For shadow IT projects, management must impress the seriousness of creating data stores which are extra to the main store and are unknown to the organisation. But for their part, management must commit to making the main data store, whether that’s a cloud, a data centre, or a data lake, as easy to use as possible. Otherwise, employees and customers will find a way of climbing over the safety fence.
Mitigating Risk by Design
One factor intensifying the risk comes into effect in May: GDPR. After the compliance process, many businesses will be better organised to invest in understanding their data. But GDPR is a demanding piece of legislation. It asks businesses with sophisticated IT departments to reach the top of their capability in complying. It follows, therefore, that many companies will be left behind.
One very simple way to mitigate risk is to delete irrelevant data. Marketing is a ‘legitimate interest’ but there’s quite some consternation over how much data retained from a pre-GDPR era companies should retain. (Technically you need to have acquired all data to a GDPR standard including retrospective data; however, marketing is a ‘legitimate interest.’ We advise you seek a lawyer for specific compliance advice).

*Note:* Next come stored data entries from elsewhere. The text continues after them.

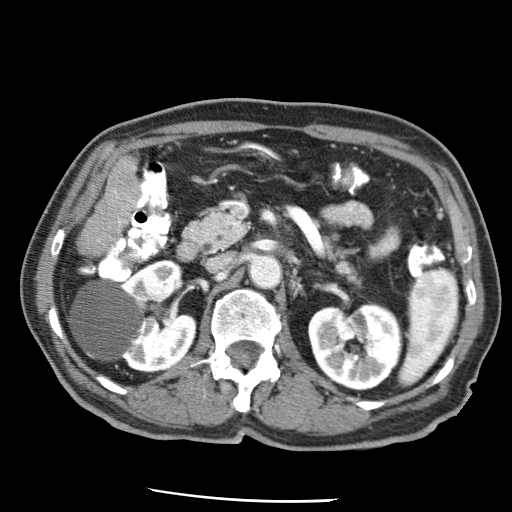
Contrast-enhanced abdominal CT (liver protocol), one axial slice; 120 kVp; soft-tissue window (W 400 / L 40 HU); 2.5 mm slice thickness; 512 × 512 image matrix. Case-level facts recorded for this patient, not image findings: diagnosis: hepatocellular carcinoma (patient treated with transarterial chemoembolisation; whether this scan precedes or follows treatment is not stated here); TNM stage (as recorded): Stage-IIIA.
Annotated regions visible in this slice (semi-automatically segmented with operator editing):
- liver parenchyma outside the tumour (the mass and vessels are separate outlines, so this box may not span the whole liver): box from (x=86, y=158) to (x=138, y=249) px
- portal vein: (x=113, y=166)–(x=135, y=225)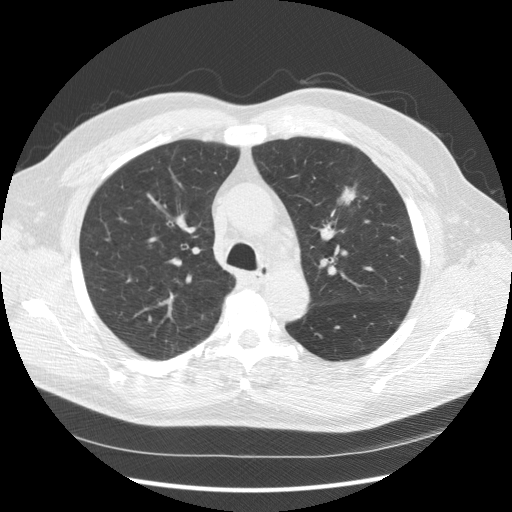
Low-dose screening chest CT, one axial slice. Position 109 of 157 along the scan axis. Reconstruction kernel STANDARD. Lung window (W 1500 / L -600 HU). 2.5 mm slice thickness. 512 × 512 image matrix, field of view 370 × 370 mm.
Outlined on this slice (outlined manually by an expert reader):
- lesion 1 (tumor, upper lobe of left lung): box from (x=339, y=187) to (x=356, y=205) px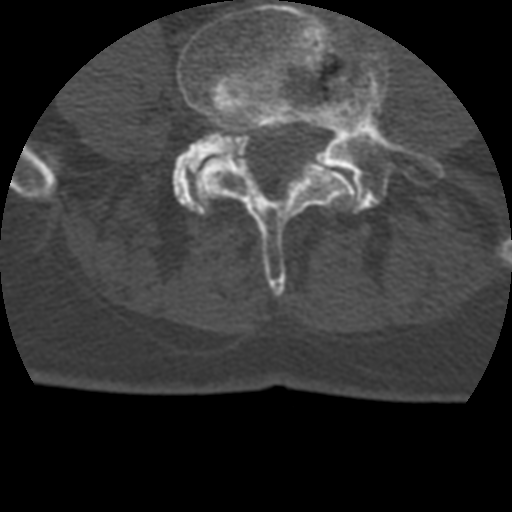
CT including the spine, one axial slice. Slice 56 of 399 in the series (ordered by position). 120 kVp. Bone window (W 1800 / L 400 HU). 512 × 512 image matrix, field of view 160 × 160 mm. Patient age 69 years. Case-level facts recorded for this patient, not image findings: primary cancer: prostate.
Annotated regions visible in this slice (semi-automatic segmentation, software-assisted and operator-edited):
- L4 vertebra: bounding box (x1, y1, x2, y2) in pixels: (177, 0, 355, 297)
- L5 vertebra: (172, 50, 432, 210)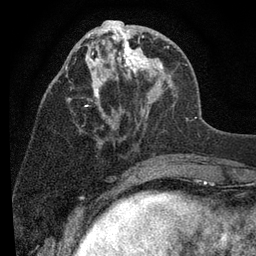
Breast MRI (dynamic contrast-enhanced), one axial slice. Slice 34 of 80 in the series (ordered by position). Cropped to one breast. Dynamic contrast-enhanced series, time point 2 of 7 at this slice position (early post-contrast). 3 T. TE 2.2 ms, TR 5.5 ms. 2 mm slice thickness. 256 × 256 image matrix, field of view 150 × 150 mm. Female patient.
Annotated regions visible in this slice (semi-automatic segmentation, software-assisted and operator-edited):
- enhancing-tissue mask used for the functional tumour volume (all voxels passing the contrast-enhancement thresholds inside the analysis volume; usually the tumour): box from (x=65, y=20) to (x=171, y=145) px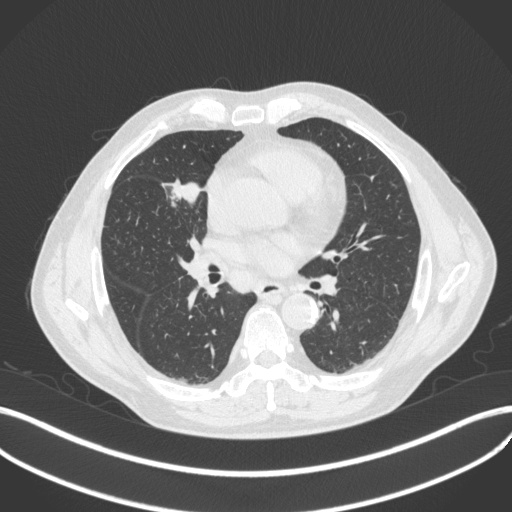
Chest CT, one axial slice; position 203 of 429 along the scan axis; reconstruction kernel B31f; 120 kVp; lung window (W 1500 / L -600 HU); 512 × 512 image matrix, field of view 400 × 400 mm. Male patient, age 61 years. From the clinical record (not read from this slice): clinical TNM (as recorded): T2b N1 M0.
Annotated regions visible in this slice (rectangle marked by the reading radiologist):
- lung tumour (recorded histology: squamous cell carcinoma): box from (x=162, y=174) to (x=202, y=204) px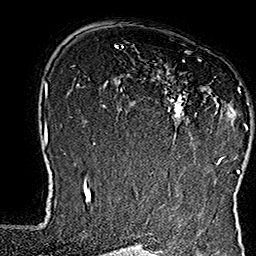
Breast MRI (dynamic contrast-enhanced), one axial slice. Slice 109 of 160 in the series (ordered by position). Cropped to one breast. Dynamic contrast-enhanced series, time point 2 of 7 at this slice position (early post-contrast). 1.5 T. TE 2.8 ms, TR 5.4 ms. 1 mm slice thickness. 256 × 256 image matrix, field of view 180 × 180 mm. Female patient.
Annotated regions visible in this slice (semi-automatic segmentation, software-assisted and operator-edited):
- enhancing-tissue mask used for the functional tumour volume (all voxels passing the contrast-enhancement thresholds inside the analysis volume; usually the tumour): bounding box (x1, y1, x2, y2) in pixels: (144, 51, 249, 165)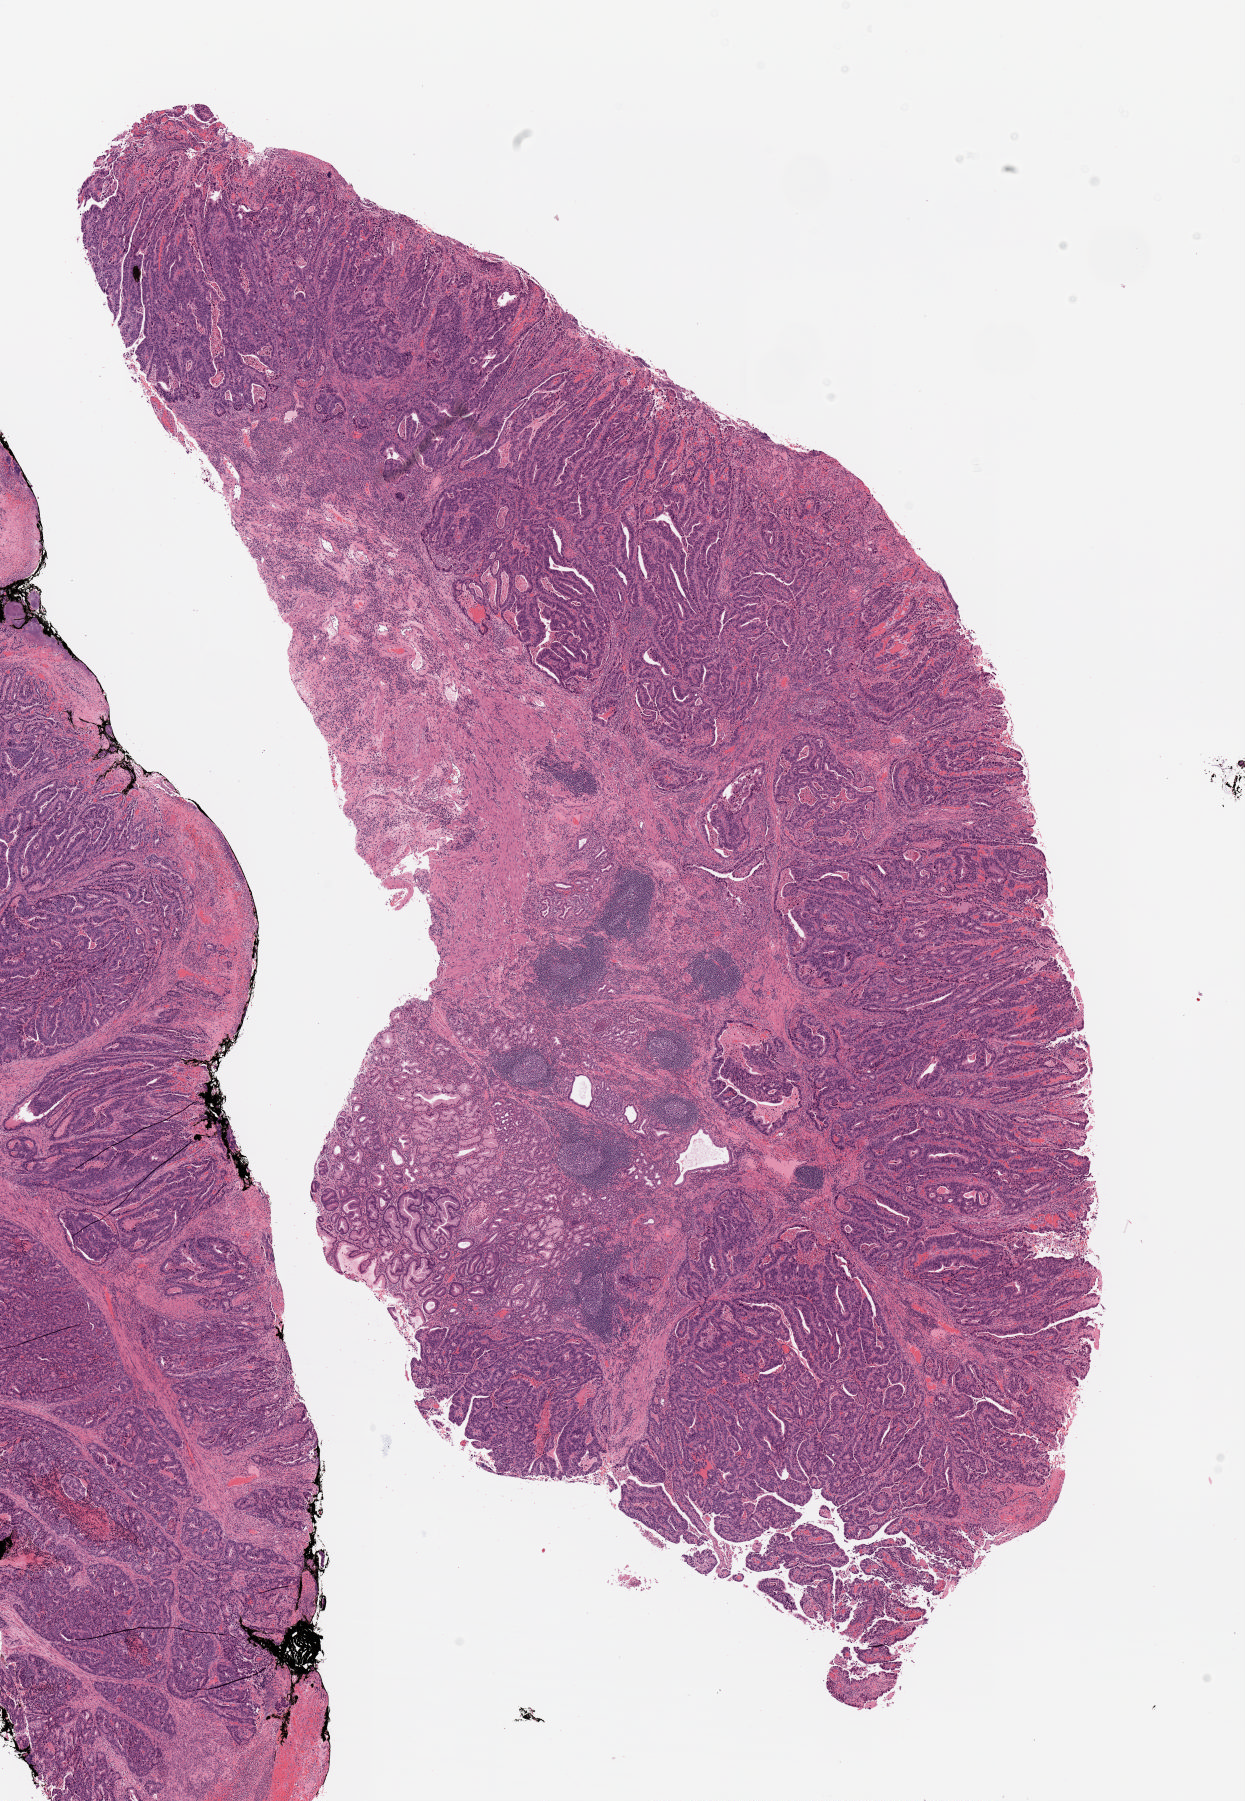
Whole-slide histology image, H&E-stained, whole scanned area (about 9.9 x 14.3 mm, slide scanned at 20x) shown as a low-resolution overview. Formalin-fixed paraffin-embedded (FFPE) diagnostic section. Primary tumour sample from the stomach. Female patient; age at initial diagnosis 79 years. Histologic grade: G1 (well differentiated).
- AJCC pathologic stage: IIB (7th edition)
- histologic diagnosis: Tubular adenocarcinoma (body of stomach)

A lean data policy mitigates short-term risk; however, this shuts out many of the advantages machine learning could soon provide. Machine learning should spot trends which you wouldn’t think to test for; but it will not be able to do so if there’s no data to test.
A better solution is to make certain the customer is adequately consenting and then to invest to make the data extremely secure. And further, to draft justifications which will explain the possible utility of that data in the case of a lawsuit.
Many small businesses using a public cloud will simply hope that their provider is compliant with GDPR. (“After all” they might reason, “Amazon is very big.”) It rationally follows that AWS will not lose the data and they will be compliant. Operators of public clouds, safeguarding the data, have levels of power analogous to banks’ with amount of stored value. There is some truth in this; but where possible, it is important for companies which collect data to take responsibility for it. After all, both the processor and the controller have legal responsibility for the other’s actions.
Customer Service by Design
One of the common cries of UX experts is that customer journeys should be simple. The paradox here is that simplicity requires complexity – something straightforward for the customer requires complex machinations and contortions on the vendor side.
When data of this nature became a live issue several years ago, many of the people responsible thought of it as a purely technical issue. There are some technical solutions, such as those our partners provide, but since business has come to rely on a layer of data and analytics members have learned that this is an organisational and operational challenge.
It is a challenge which concerns process and how a business is run. It is a challenge which concerns communications with customers and how to deliver a fantastic UX.
It is mainly a challenge about infrastructure, whereby the physical limitations of what employees can do should max the process and legal guidelines set out by management and the law. Having a flexible infrastructure, which can cope with the sheer weight of data, and which is agile enough to meet the demands of policy, customers, and the law, is now a requirement. Organisations must do the best they can.